Limited access to high-quality education can perpetuate this vicious cycle of stigma, infection, and lack of care. Some States have strict laws discouraging discussion of sexual health in schools, making it more difficult for young people to obtain vital information about sexually transmitted diseases and condoms. “Kids aren’t being armed with the information they need to keep from making bad decisions,” says Hiers.
Even health care providers with years of education in the health sciences are not immune to stigma; a few have been known to deny care to patients with HIV/AIDS.27 “Our dentist drives from Dallas to provide services—it’s a three-hour drive—because no dentist in our area will touch anyone with HIV,” says Young of SHRT in East Texas. “They’re afraid. And these are educated people.”

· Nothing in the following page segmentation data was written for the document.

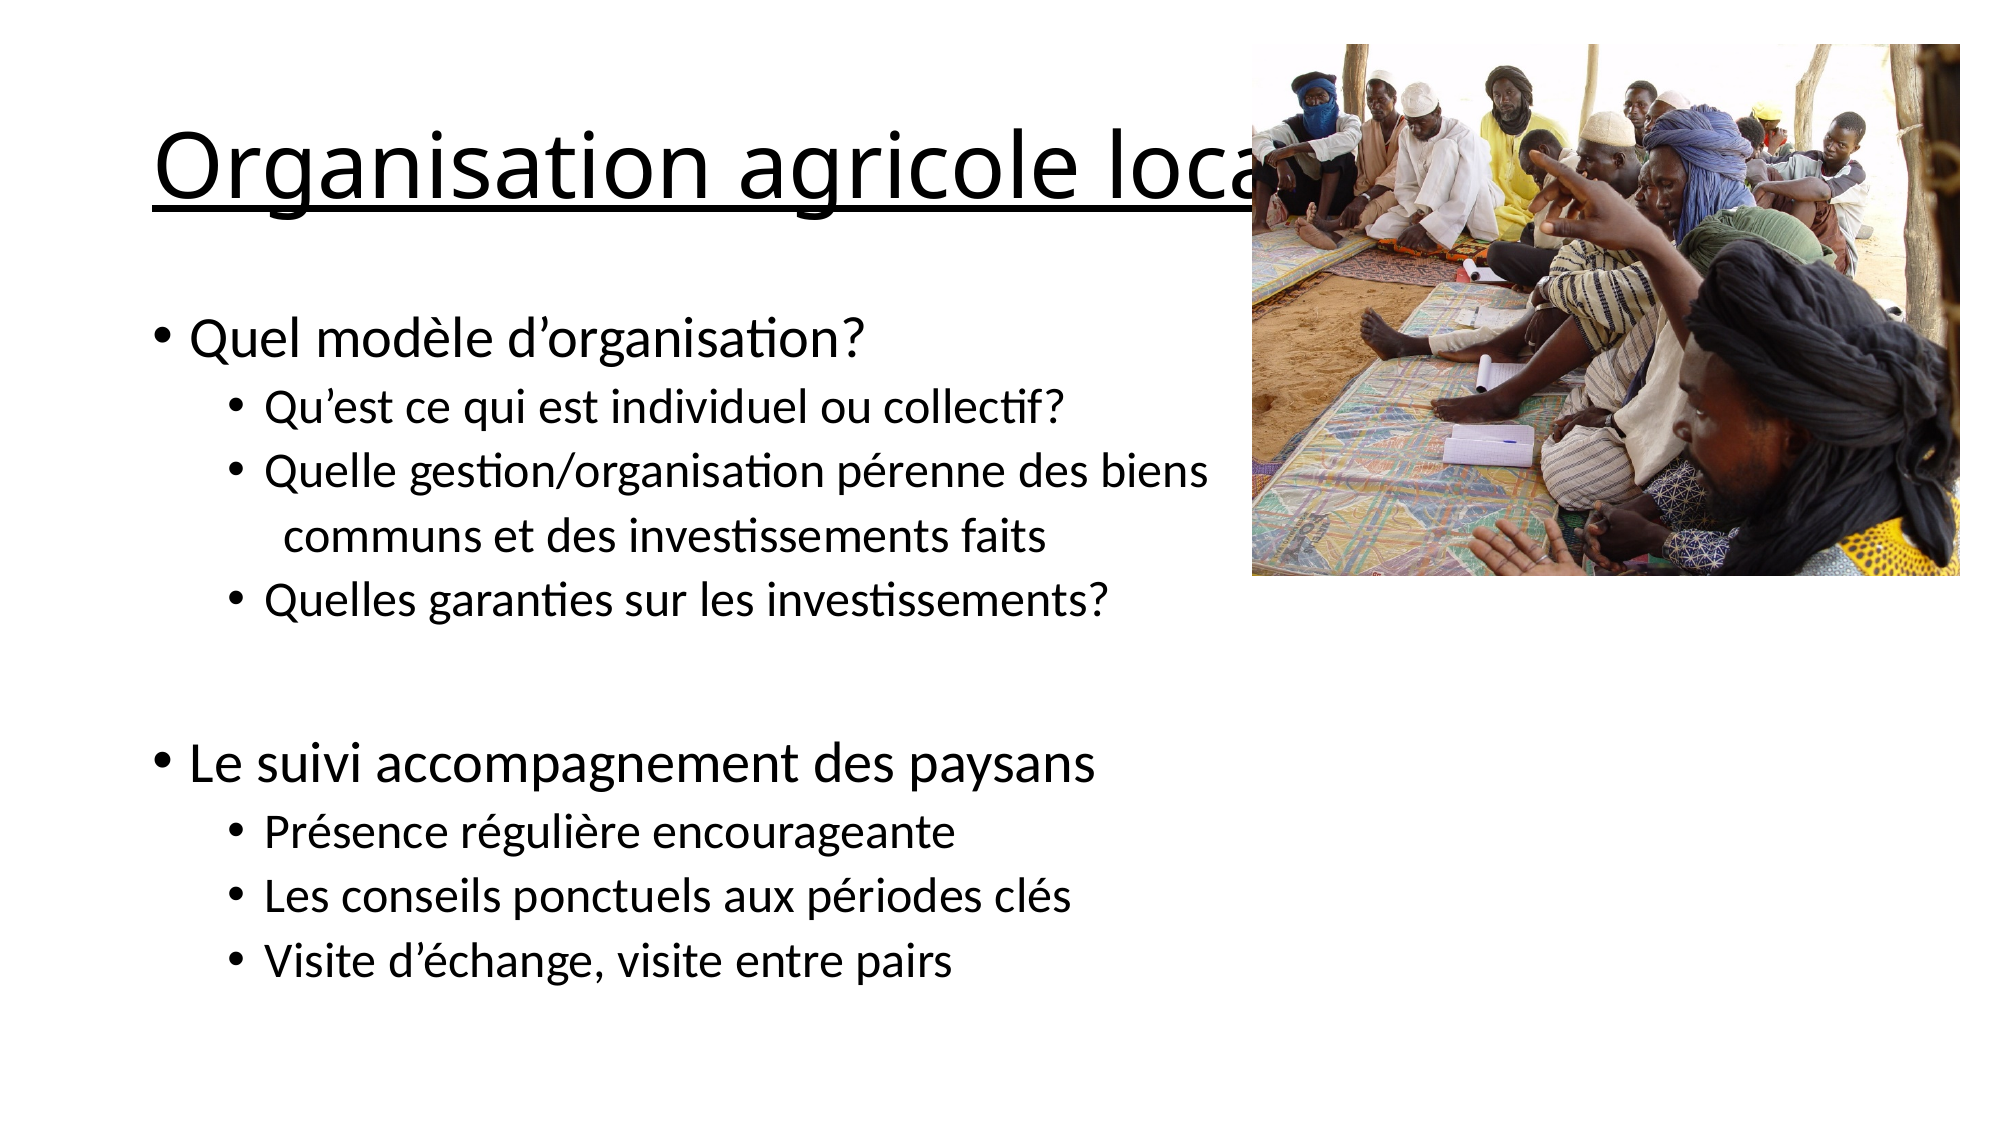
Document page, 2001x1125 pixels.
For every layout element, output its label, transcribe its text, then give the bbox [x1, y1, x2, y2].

list Quel modèle d’organisation? Qu’est ce qui est individuel ou collectif? Quelle gestion/organisation pérenne des biens communs et des investissements faits Quelles garanties sur les investissements? Le suivi accompagnement des paysans Présence régulière encourageante Les conseils ponctuels aux périodes clés Visite d’échange, visite entre pairs [137, 299, 1863, 1014]
title Organisation agricole locale [137, 59, 1252, 278]
picture [1252, 44, 1960, 576]
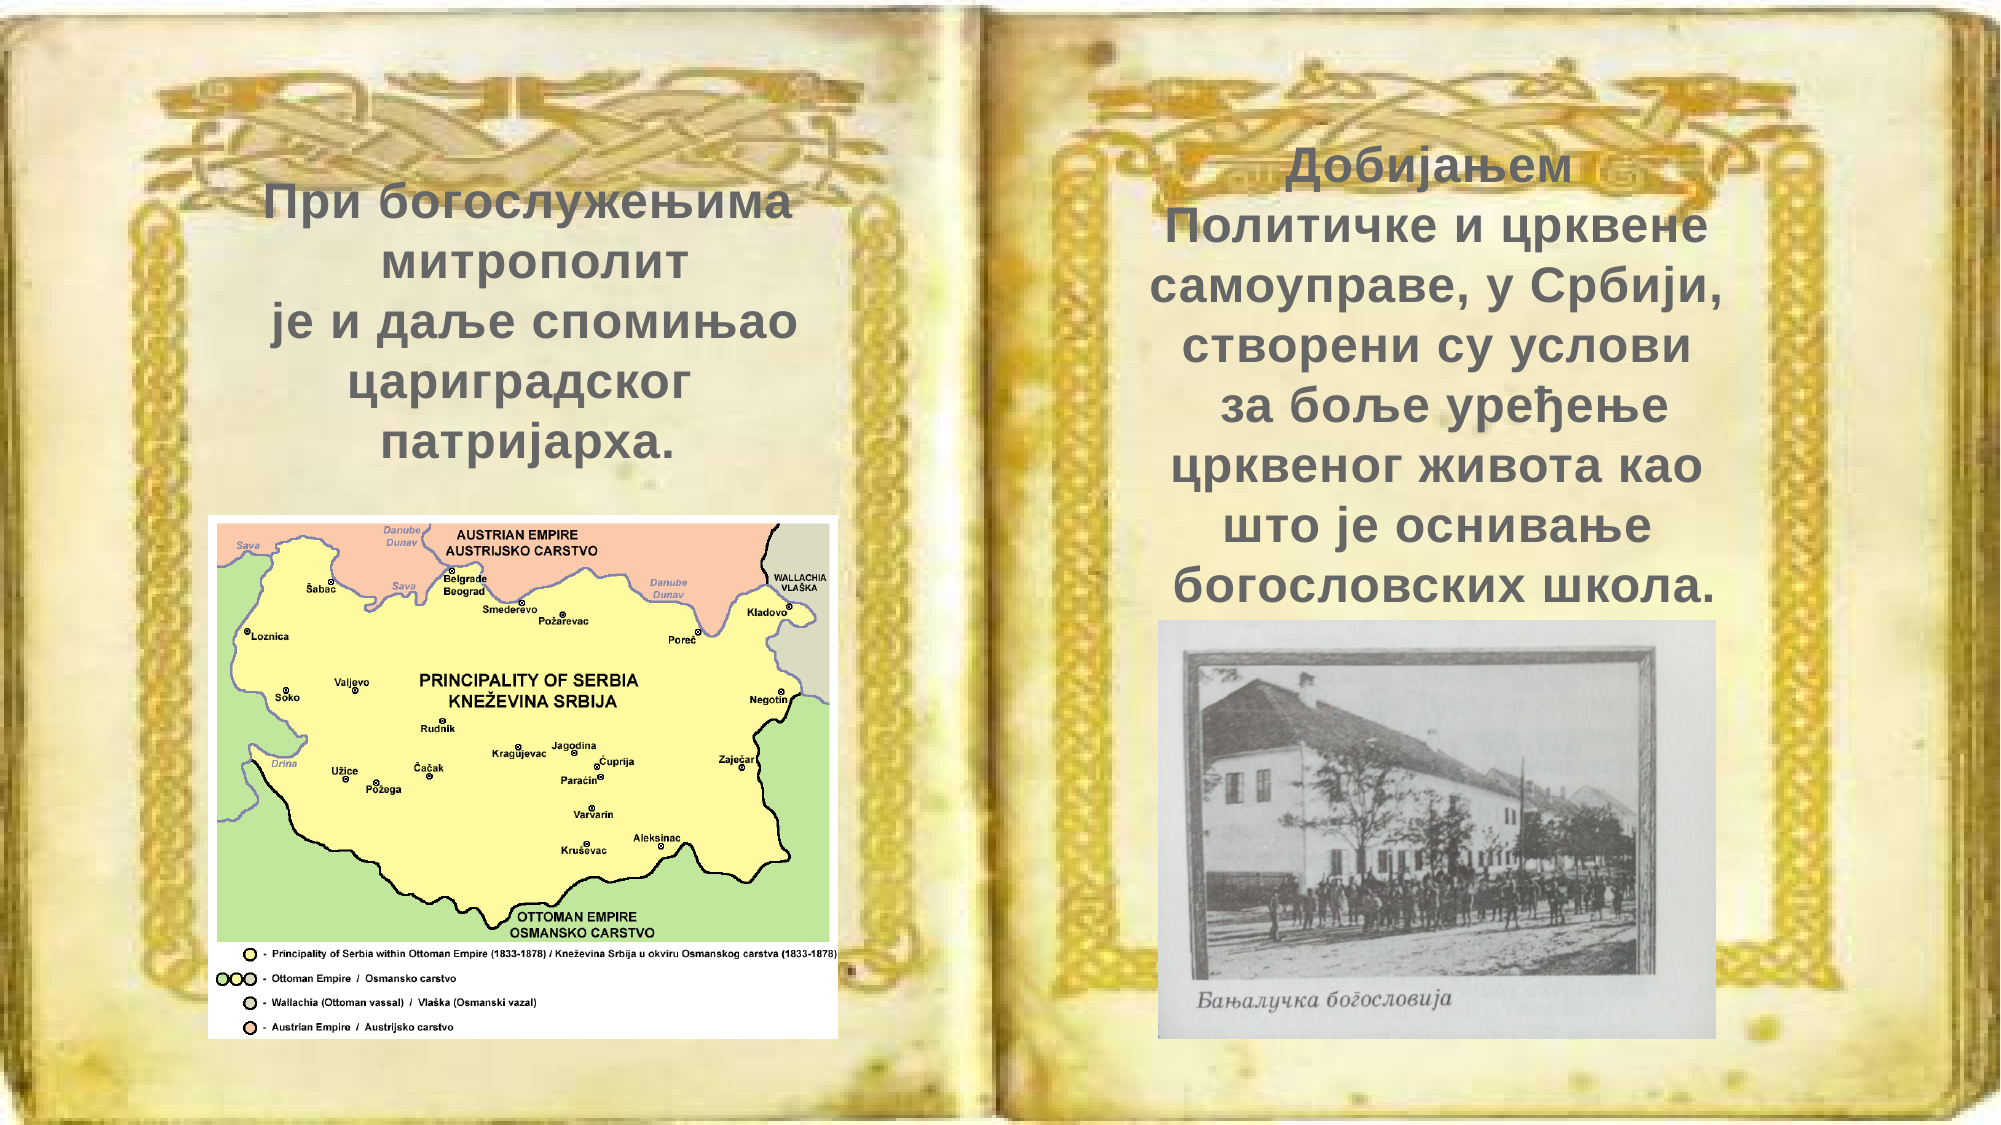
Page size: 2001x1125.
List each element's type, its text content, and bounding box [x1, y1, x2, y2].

text_box Добијањем Политичке и црквене самоуправе, у Србији, створени су услови за боље уређење црквеног живота као што је оснивање богословских школа. [1106, 125, 1768, 621]
picture [0, 0, 2001, 1125]
text_box При богослужењима митрополит је и даље спомињао цариградског патријарха. [196, 160, 859, 476]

Fighting stigma in rural areas is no easy task. Stigma is so high in some areas that clinics must be careful of how they brand their services to avoid unwanted attention.28 PLWHA often don’t want to be seen receiving care at the local HIV clinic, and noninfected people may be reluctant to go to a dentist or doctor who also sees HIV patients. For providers, it’s a cruel Catch-22: They are charged with offering life-saving services to hard-to-reach populations for a disease that leads to immense feelings of isolation, but they struggle to spread the word efficiently.
Some providers have learned to fight the impact of stigma one on one. SHRT reaches out to the wives of church leaders across East Texas. By connecting with and educating respected leaders in her community, Young says her organization can spread the word about her clinic’s services and engage more people in care.